• _Complete the following_
- A) Answer these questions using the columbine post below, marking each answer with the matching numeral.
(i) In Georgia, what light conditions should columbines be planted in?
(ii) How many years do columbines live?
(iii) In Georgia, when do columbines bloom after a summer sowing?
- B) Summarize the columbine post below in two sentences.

• _Selected text_
Columbines
02/07/2012 in gardening, shade garden, Spring Garden
As I’m seeing the columbines beginning to send up bloom stalks, I believe the time has come for a comprehensive post.
I first posted many of these pics at the myspace shade group, they took down the forum posts last year, I need to put this information back up.
Columbine is a great plant for the edge of the forest.
Light requirement
Columbine do need some sun… Plant in part sun to part shade in GA, in northern states, columbine has better tolerance for sunlight, and may thrive in a sunny location.
Seeding
Columbine do best planted from fresh seed…. meaning collect when ripe & replant immediately.
I’ve found that in my area, columbine do not self-sow worth shucks. I need to sow the seed in a seed bed similar to carrots…. Sow the seeds on top of the soil…
I spoke to someone about sowing columbine seed recently, who couldn’t understand why her seeds weren’t coming up… turned out that she was giving them a good Christian burial…

Bloom time
Columbine bloom the next spring after a summer sowing in Georgia.
They are a short lived perennial, living 3 to 7 years, but their ease of propagation, make them well worth planting.
Set columbines out before blooming…. In the autumn when the columbine plants are large enough to handle, or in the spring before blooms open. Survive-ability dramatically declines after the blooms open.

• _Information supplied_
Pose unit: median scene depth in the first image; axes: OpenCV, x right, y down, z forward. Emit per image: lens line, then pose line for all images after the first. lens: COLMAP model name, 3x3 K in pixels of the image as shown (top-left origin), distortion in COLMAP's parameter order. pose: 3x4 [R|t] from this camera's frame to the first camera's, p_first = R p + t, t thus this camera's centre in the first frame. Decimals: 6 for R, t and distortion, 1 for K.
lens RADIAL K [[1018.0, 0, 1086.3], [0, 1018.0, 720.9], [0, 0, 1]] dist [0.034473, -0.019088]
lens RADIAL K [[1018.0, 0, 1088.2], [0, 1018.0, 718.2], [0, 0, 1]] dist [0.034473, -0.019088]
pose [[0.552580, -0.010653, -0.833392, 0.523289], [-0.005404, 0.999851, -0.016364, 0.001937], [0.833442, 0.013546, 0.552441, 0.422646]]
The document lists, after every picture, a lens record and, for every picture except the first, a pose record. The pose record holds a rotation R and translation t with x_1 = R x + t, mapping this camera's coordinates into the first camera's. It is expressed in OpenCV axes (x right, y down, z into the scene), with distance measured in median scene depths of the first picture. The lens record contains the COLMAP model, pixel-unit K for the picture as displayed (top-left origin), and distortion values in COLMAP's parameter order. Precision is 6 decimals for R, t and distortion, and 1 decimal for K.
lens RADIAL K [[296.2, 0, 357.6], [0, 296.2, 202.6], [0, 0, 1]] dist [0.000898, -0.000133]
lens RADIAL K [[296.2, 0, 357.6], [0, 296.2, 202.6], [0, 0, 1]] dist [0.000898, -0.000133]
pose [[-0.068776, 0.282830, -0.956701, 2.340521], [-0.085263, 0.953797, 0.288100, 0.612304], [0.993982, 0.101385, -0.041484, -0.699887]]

• _Per-task outputs_
- A)
(i) Part sun to part shade.
(ii) 3 to 7 years.
(iii) The next spring.

- B) Columbines suit the edge of the forest, need part sun to part shade in Georgia, and do best from fresh seed sown on top of the soil. They are short-lived perennials of 3 to 7 years that bloom the spring after a summer sowing, and they should be set out before blooming because survival drops sharply once blooms open.